Maybe you are wondering how many total complaints there are. Maybe you are wondering the number of complaints per state.

You may think to reach for jq. The default for jq is to load everything into memory, but it has a streaming mode.

WARNING: these commands will be really slow

Default: takes 1m18s on my workstation and uses a bunch of memory

cat complaints.json | jq -c '.[]' | wc -l

1833581

Streaming: takes 7m6s on my workstation and uses less memory:

cat complaints.json | jq -cn --stream 'fromstream(1|truncate_stream(inputs))' | wc -l

1833581

Introducing ndjson tool

Number of complaints in the dataset

takes 26s on my workstation

cat complaints.json | ndjson from-json d | wc -l

1833581

Number of complaints per state, 2 ways

1st way

takes 44s on my workstation

cat complaints.json | ndjson from-json d | ndjson pick-field d.state | sort | uniq -c | sort -n

...
...
243520 "CA"

2nd way

takes 2m56s on my workstation

cat complaints.json | ndjson from-json d | ndjson agg --group-by d.state --agg count d

...
{"_count":243520,"state":"CA"}
...
{"_count":1553,"state":"WY"}

In-depth on the JSON selector patterns

Every command takes a selector to target a part of the JSON/NDJON. These selectors work very much like d3 JSON selectors. Each selector starts with d, to refer to the whole document (or for NDJSON this refers to 1 NDJSON element). Next is each JSON key or an index in a JSON array (d.key[5] for the 5th item in the array given by the key key).

d.key[5] refers to 5.

{"key":[1,2,3,4,5]}

Suppose we have the following JSON document, and we want to process it into NDJSON:

{ "foo": [{ "bar": 1}, {"bar": 2}]}

Selector

d.foo

Keys can be combined

{"company_name": "Dunder Mifflin", "employees": [{"name": "Dwight", "age": 37}]}

Selector targeting 37

d.employees[0].age

ndjson tool commands

SUBCOMMANDS:
    agg           Aggregatation commands on a grouped-by key
    filter        returns only json that matches filter expression
    from-json     Converts json to ndjson
    join          joins json file to ndjson stream
    pick-field    picks a field from all of the ndjson objects

Caveats

This tool can't do everything jq can do and it never will. It is supposed to be simple and fast.
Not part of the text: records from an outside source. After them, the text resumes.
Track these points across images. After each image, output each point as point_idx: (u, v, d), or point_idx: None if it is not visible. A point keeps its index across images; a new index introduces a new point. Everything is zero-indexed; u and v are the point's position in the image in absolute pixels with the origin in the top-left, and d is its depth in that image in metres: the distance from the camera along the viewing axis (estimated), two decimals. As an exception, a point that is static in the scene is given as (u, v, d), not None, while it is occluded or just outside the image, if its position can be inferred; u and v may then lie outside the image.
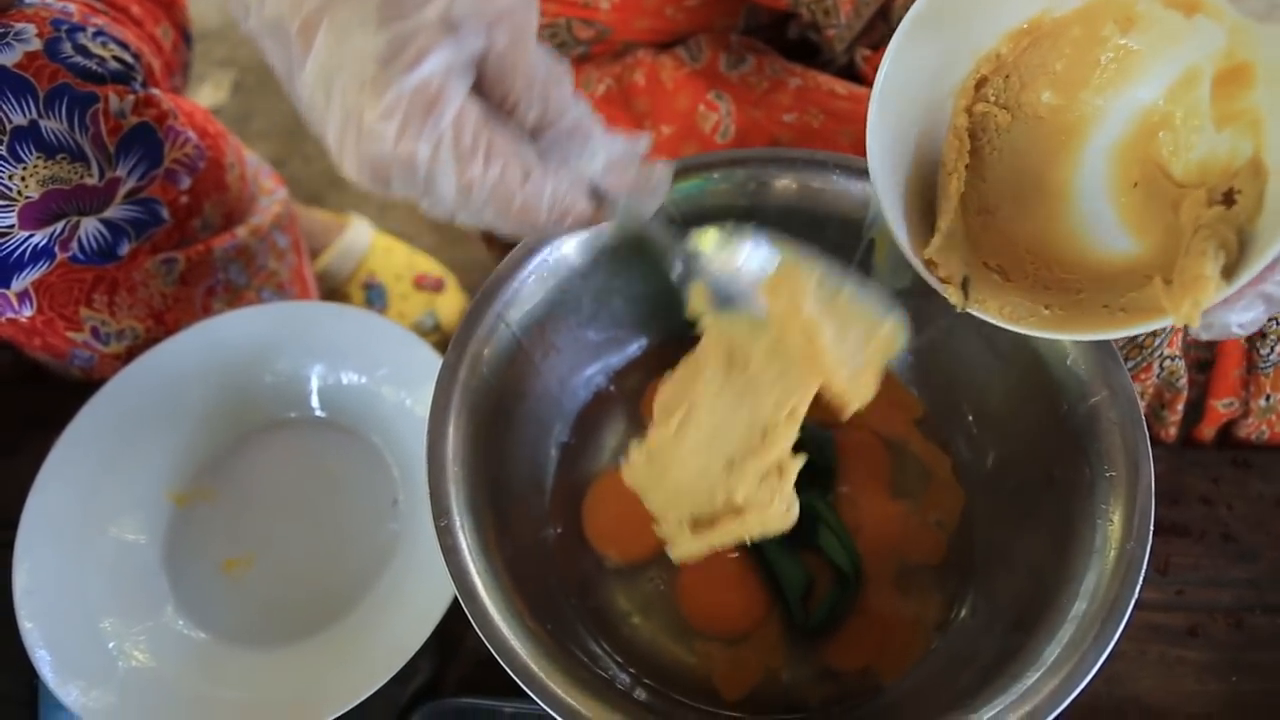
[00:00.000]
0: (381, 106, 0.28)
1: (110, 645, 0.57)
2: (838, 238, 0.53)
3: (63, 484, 0.60)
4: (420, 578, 0.58)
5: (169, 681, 0.56)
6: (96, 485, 0.61)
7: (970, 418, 0.54)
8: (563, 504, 0.56)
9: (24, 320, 0.63)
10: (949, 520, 0.54)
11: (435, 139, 0.28)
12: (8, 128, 0.53)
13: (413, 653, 0.53)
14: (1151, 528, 0.42)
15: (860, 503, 0.55)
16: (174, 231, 0.67)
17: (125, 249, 0.63)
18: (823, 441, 0.55)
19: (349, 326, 0.66)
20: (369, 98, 0.28)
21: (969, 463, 0.55)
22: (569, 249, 0.51)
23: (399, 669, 0.53)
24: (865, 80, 0.68)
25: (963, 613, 0.51)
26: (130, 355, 0.66)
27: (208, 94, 1.38)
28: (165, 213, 0.65)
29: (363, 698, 0.52)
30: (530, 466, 0.55)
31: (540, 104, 0.31)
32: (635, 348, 0.59)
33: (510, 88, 0.31)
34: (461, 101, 0.29)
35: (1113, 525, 0.43)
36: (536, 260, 0.51)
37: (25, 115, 0.53)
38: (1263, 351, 0.59)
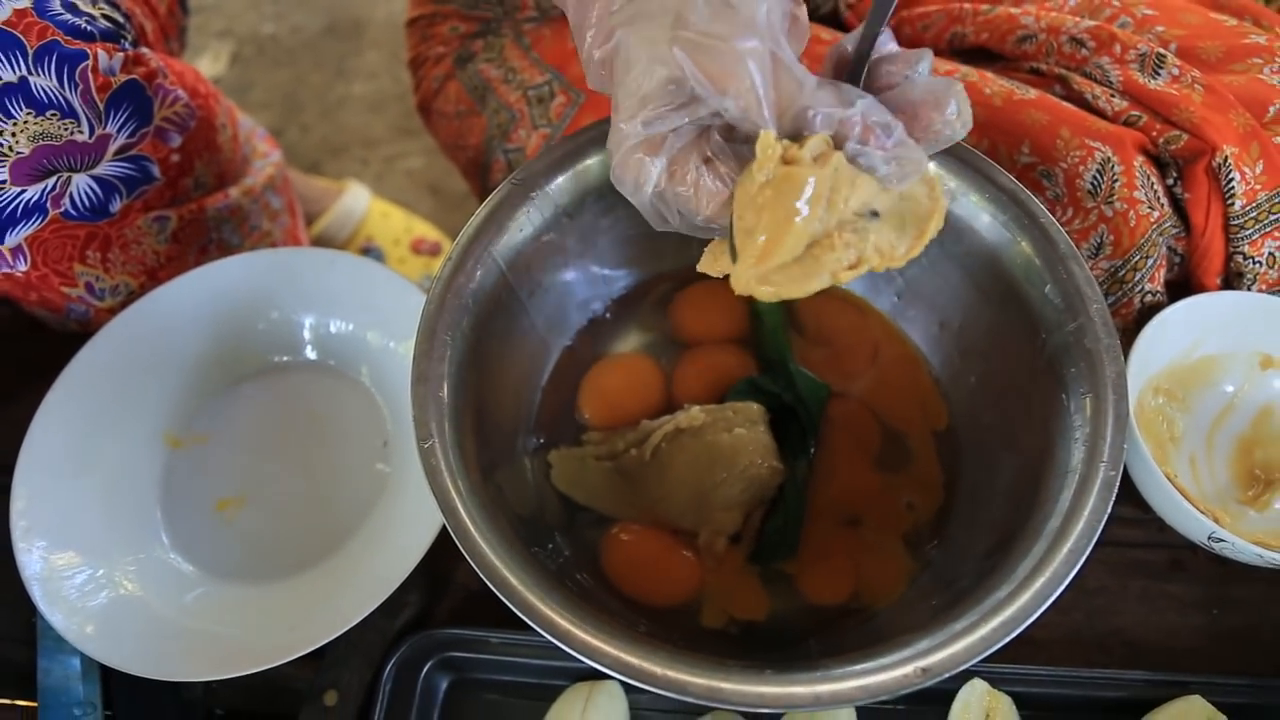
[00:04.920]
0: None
1: (100, 574, 0.58)
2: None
3: (58, 426, 0.61)
4: (408, 516, 0.58)
5: (157, 613, 0.57)
6: (92, 428, 0.62)
7: (955, 352, 0.55)
8: (550, 413, 0.57)
9: (19, 275, 0.64)
10: (923, 509, 0.54)
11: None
12: None
13: (398, 583, 0.54)
14: (1125, 444, 0.42)
15: (838, 467, 0.55)
16: (166, 190, 0.68)
17: (117, 206, 0.64)
18: (816, 388, 0.56)
19: (341, 273, 0.66)
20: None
21: (954, 398, 0.55)
22: (555, 189, 0.52)
23: (385, 599, 0.54)
24: (849, 27, 0.68)
25: (943, 543, 0.52)
26: (125, 310, 0.67)
27: (206, 65, 1.39)
28: (156, 170, 0.66)
29: (348, 627, 0.53)
30: (516, 397, 0.55)
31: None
32: (621, 287, 0.59)
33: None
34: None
35: (1087, 445, 0.43)
36: (523, 199, 0.51)
37: (14, 72, 0.54)
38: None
Also the agg subcommand takes a lot of memory if the group-by field is not already sorted.

Github repo

ndjson-spatial is the project that this tool is a part of.

ndjson tool README.md

Conclusion

For gigantic JSON files there is a new way to process them into NDJSON. This NDJSON can be filtered and processed in relatively simple ways to find basic answers about the data.